[Dataset entries]
------------------------------
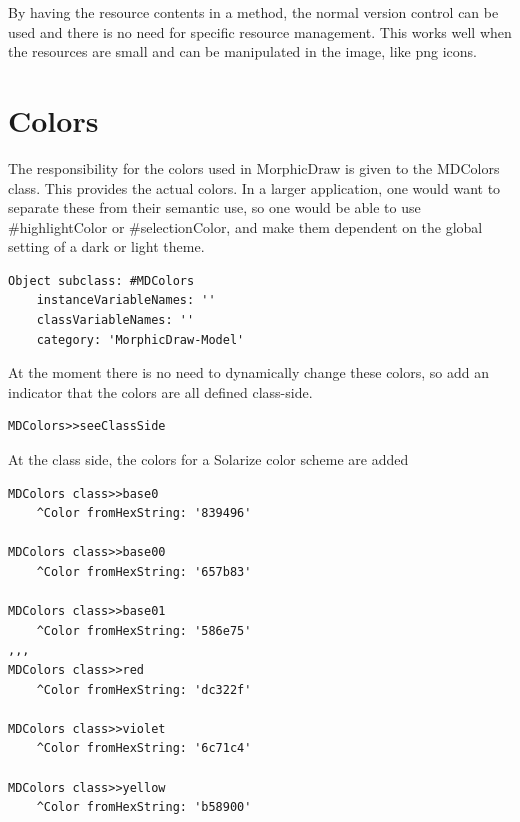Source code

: \documentclass[10pt, twoside]{article}   	%
\begin{document}
By having the resource contents in a method, the normal version
control can be used and there is no need for specific resource
management. This works well when the resources are small and can be
manipulated in the image, like png icons.  

\section{Colors}
The responsibility for the colors used in MorphicDraw is given to the MDColors class.
This provides the actual colors. In a larger application, one would want to
separate these from their semantic use, so one would be able to use
 \#highlightColor or \#selectionColor, and make them dependent on the global
 setting of a dark or light theme.
\begin{verbatim}
Object subclass: #MDColors
    instanceVariableNames: ''
    classVariableNames: ''
    category: 'MorphicDraw-Model'
\end{verbatim}
At the moment there is no need to dynamically change these colors, so add
an indicator that the colors are all defined class-side.
\begin{verbatim}
MDColors>>seeClassSide
\end{verbatim}
At the class side, the colors for a Solarize color scheme are added
\begin{verbatim}
MDColors class>>base0
    ^Color fromHexString: '839496'

MDColors class>>base00
    ^Color fromHexString: '657b83'

MDColors class>>base01
    ^Color fromHexString: '586e75'
,,,
MDColors class>>red
    ^Color fromHexString: 'dc322f'

MDColors class>>violet
    ^Color fromHexString: '6c71c4'

MDColors class>>yellow
    ^Color fromHexString: 'b58900'
\end{verbatim}

\end{document}
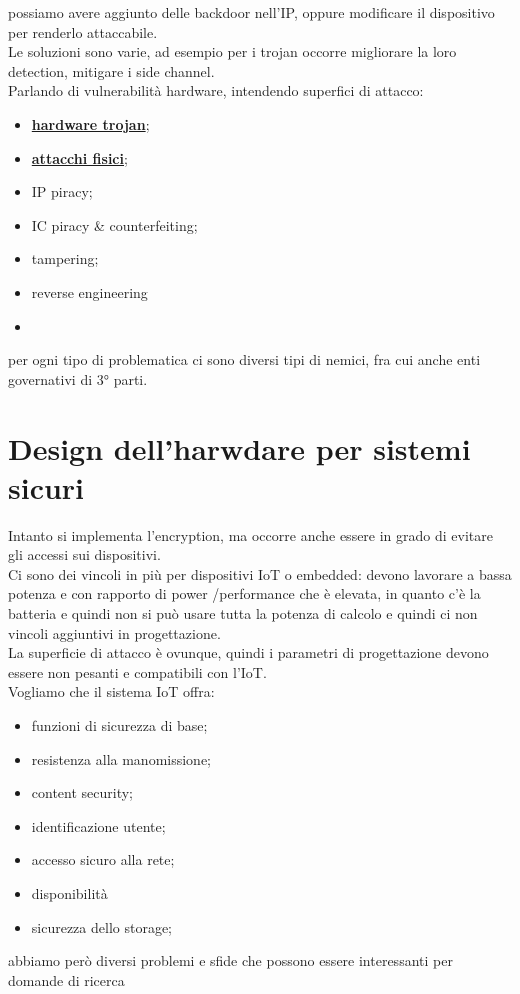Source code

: \documentclass[oneside, 12pt]{extbook}
\begin{document}
possiamo avere aggiunto delle backdoor nell'IP, oppure modificare il dispositivo per renderlo attaccabile.
\\Le soluzioni sono varie, ad esempio per i trojan occorre migliorare la loro detection, mitigare i side channel.\\Parlando di vulnerabilità hardware, intendendo superfici di attacco:
\begin{itemize}
	\item \underline{\textbf{hardware trojan}};
	\item \underline{\textbf{attacchi fisici}};
	\item IP piracy;
	\item IC piracy \& counterfeiting;
	\item tampering;
	\item reverse engineering
	\item 
\end{itemize}
per ogni tipo di problematica ci sono diversi tipi di nemici, fra cui anche enti governativi di 3° parti.

\section{Design dell'harwdare per sistemi sicuri}
Intanto si implementa l'encryption, ma occorre anche essere in grado di evitare gli accessi sui dispositivi.
\\Ci sono dei vincoli in più per dispositivi IoT o embedded: devono lavorare a bassa potenza e con rapporto di power /performance che è elevata, in quanto c'è la batteria e quindi non si può usare tutta la potenza di calcolo e quindi ci non vincoli aggiuntivi in progettazione.
\\La superficie di attacco è ovunque, quindi i parametri di progettazione devono essere non pesanti e compatibili con l'IoT.
\\Vogliamo che il sistema IoT offra: 
\begin{itemize}
	\item funzioni di sicurezza di base;
	\item resistenza alla manomissione;
	\item content security;
	\item identificazione utente;
	\item accesso sicuro alla rete;
	\item disponibilità
	\item sicurezza dello storage;
\end{itemize}
abbiamo però diversi problemi e sfide che possono essere interessanti per domande di ricerca 
\end{document}
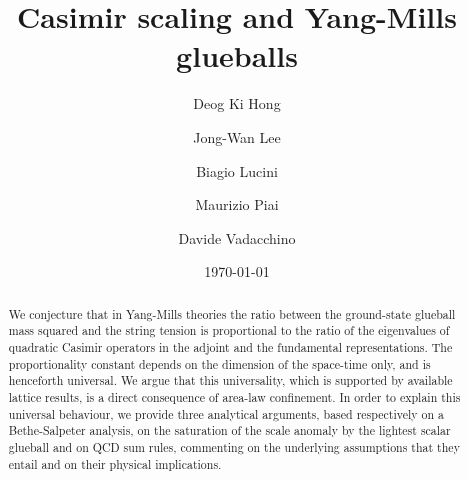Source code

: \documentclass[prl,aps,
showpacs,
preprint,
nofootinbib,
floatfix,
superscriptaddress, showkeys
]{revtex4-1}
\begin{document}
\title{Casimir scaling and Yang-Mills glueballs}

\author{Deog Ki Hong}
  
           
             \author{Jong-Wan Lee}

\author{Biagio Lucini}


\author{Maurizio Piai}


\author{Davide Vadacchino}

\date{\today}

\begin{abstract}
We conjecture that in Yang-Mills theories the ratio between the
ground-state glueball mass squared and the string tension is
proportional to the ratio of the eigenvalues of quadratic Casimir
operators in the adjoint and the fundamental representations. The
proportionality constant depends on the dimension of the space-time
only, and is henceforth universal. We argue that this universality,
which is supported by available lattice results, is a direct consequence
of area-law confinement. In order to explain this universal
behaviour, we provide three analytical arguments, based respectively on
a Bethe-Salpeter analysis, on the saturation of the scale anomaly by the
lightest scalar glueball and on QCD sum rules, commenting on the
underlying assumptions that they entail and on their physical implications. 
\end{abstract}
\end{document}
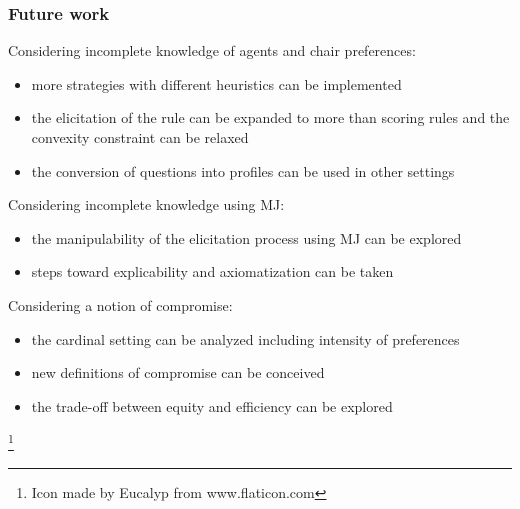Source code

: \documentclass[aspectratio=169]{beamer}
\begin{document}
\begin{frame}
	\frametitle{Future work}
	\vspace{-0.5em}
	\begin{block}{Considering incomplete knowledge of agents and chair preferences:}
		\begin{itemize}
			\item more strategies with different heuristics can be implemented
			\item the elicitation of the rule can be expanded to more than scoring rules and the convexity constraint can be relaxed
			\item the conversion of questions into profiles can be used in other settings
		\end{itemize}	
	\end{block}
	\begin{block}{Considering incomplete knowledge using MJ:}
		\begin{itemize}
			\item the manipulability of the elicitation process using MJ can be explored
			\item steps toward explicability and axiomatization can be taken
		\end{itemize}
	\end{block}
	
	\begin{block}{Considering a notion of compromise:}
		\begin{itemize}
			\item the cardinal setting can be analyzed including intensity of preferences
			\item new definitions of compromise can be conceived
			\item the trade-off between equity and efficiency can be explored
		\end{itemize}
	\end{block}
\end{frame}

\addtocounter{framenumber}{-1}
\begin{frame}[plain]
	{\let\thefootnote\relax\footnote{\tiny Icon made by Eucalyp from www.flaticon.com}}
\end{frame}
\end{document}
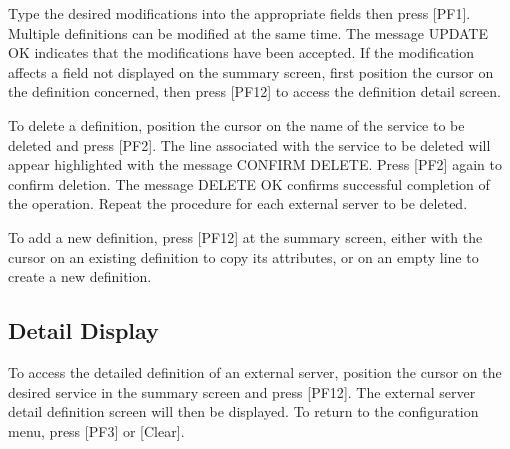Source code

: \documentclass[letterpaper,10pt,english]{sphinxmanual}
\begin{document}
\sphinxAtStartPar
{} \sphinxhyphen{} Type the desired modifications into the appropriate fields then press {[}PF1{]}. Multiple definitions can be modified at the same time. The message UPDATE OK indicates that the modifications have been accepted. If the modification affects a field not displayed on the summary screen, first position the cursor on the definition concerned, then press {[}PF12{]} to access the definition detail screen.

\sphinxAtStartPar
{} \sphinxhyphen{} To delete a definition, position the cursor on the name of the service to be deleted and press {[}PF2{]}. The line associated with the service to be deleted will appear highlighted with the message CONFIRM DELETE. Press {[}PF2{]} again to confirm deletion. The message DELETE OK confirms successful completion of the operation. Repeat the procedure for each external server to be deleted.

\sphinxAtStartPar
{} \sphinxhyphen{} To add a new definition, press {[}PF12{]} at the summary screen, either with the cursor on an existing definition to copy its attributes, or on an empty line to create a new definition.

\ignorespaces 

\subsection{Detail Display}
\label{\detokenize{connectivity_guide:index-133}}\label{\detokenize{connectivity_guide:id70}}
\sphinxAtStartPar
To access the detailed definition of an external server, position the cursor on the desired service in the summary screen and press {[}PF12{]}. The external server detail definition screen will then be displayed. To return to the configuration menu, press {[}PF3{]} or {[}Clear{]}.

\sphinxAtStartPar
{}

\ignorespaces 
\end{document}
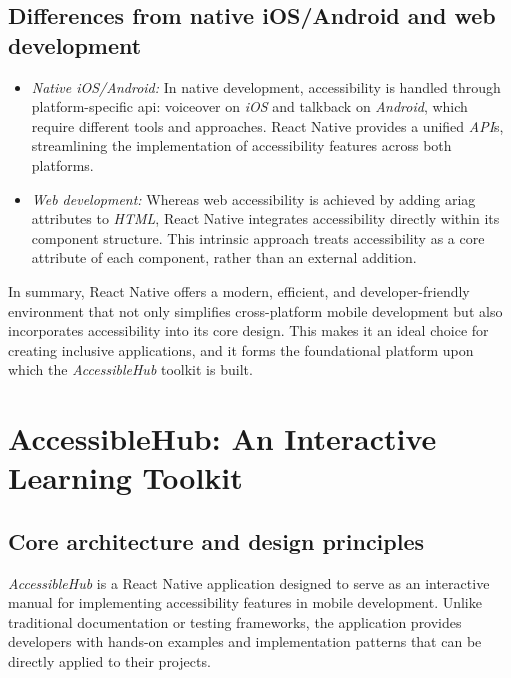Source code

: \subsection{Differences from native iOS/Android and web development}
\begin{itemize}
    \item \textit{Native iOS/Android:}  
    In native development, accessibility is handled through platform-specific \acrshort{api}: \gls{voiceover} on \textit{iOS} and \gls{talkback} on \textit{Android}, which require different tools and approaches. React Native provides a unified \textit{API}s, streamlining the implementation of accessibility features across both platforms.
    
    \item \textit{Web development:}  
    Whereas web accessibility is achieved by adding \gls{ariag} attributes to \textit{HTML}, React Native integrates accessibility directly within its component structure. This intrinsic approach treats accessibility as a core attribute of each component, rather than an external addition.
\end{itemize}

In summary, React Native offers a modern, efficient, and developer-friendly environment that not only simplifies cross-platform mobile development but also incorporates accessibility into its core design. This makes it an ideal choice for creating inclusive applications, and it forms the foundational platform upon which the \textit{AccessibleHub} toolkit is built.

\section{AccessibleHub: An Interactive Learning Toolkit}
\label{sec:accessiblehub}

\subsection{Core architecture and design principles}
\label{sec:accessiblehub-architecture-design}

\textit{AccessibleHub} is a React Native application designed to serve as an interactive manual for implementing accessibility features in mobile development. Unlike traditional documentation or testing frameworks, the application provides developers with hands-on examples and implementation patterns that can be directly applied to their projects.

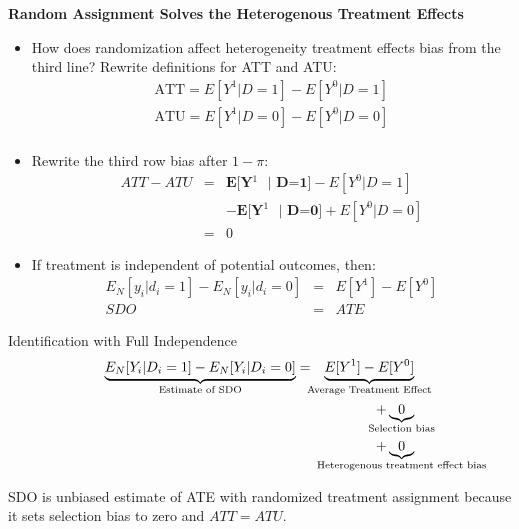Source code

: \documentclass{beamer}
\begin{document}
\begin{frame}[shrink=20,plain]
  \begin{center}
    \textbf{Random Assignment Solves the Heterogenous Treatment Effects}
  \end{center}

  \begin{itemize}
    \item How does randomization affect heterogeneity treatment effects bias from the third line?  Rewrite definitions for ATT and ATU:\begin{eqnarray*}
            \text{ATT} = E[Y^1 | D=1] - E[Y^0 | D=1] \\
            \text{ATU} = E[Y^1 | D=0] - E[Y^0 | D=0] \\
          \end{eqnarray*}
    \item Rewrite the third row bias after $1-\pi$:\begin{eqnarray*}
            ATT - ATU &=& \textbf{E[Y$^1$ $|$ D=1]} - E[Y^0 | D=1] \\
            && - \textbf{E[Y$^1$ $|$ D=0]} + E[Y^0 | D=0] \\
            &=& 0
          \end{eqnarray*}
    \item If treatment is independent of potential outcomes, then:\begin{eqnarray*}
            E_N[y_i | d_i=1] - E_N[y_i | d_i=0]  &=& E[Y^1] - E[Y^0] \\
            SDO &=& ATE
          \end{eqnarray*}
  \end{itemize}
\end{frame}






\begin{frame}[plain]

  \begin{block}{Identification with Full Independence}
    \begin{eqnarray*}
      \underbrace{E_N[Y_i | D_i=1] - E_N[Y_i | D_i=0]}_{ \mathclap{\text{Estimate of SDO}}}&=& \underbrace{E[Y^1] - E[Y^0]}_{ \mathclap{\text{Average Treatment Effect}}} \\
    &&+ \underbrace{0}_{ \mathclap{\text{Selection bias}}}  \\
    && + \underbrace{0}_{ \mathclap{\text{Heterogenous treatment effect bias}}}
    \end{eqnarray*}
  \end{block}
  
  SDO is unbiased estimate of ATE with randomized treatment assignment because it sets selection bias to zero and $ATT=ATU$.



\end{frame}
\end{document}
------------------------------
=== Activity ===
Looking at the records above, work out how many lines contain "each". Give the number only.

=== Written reply ===
2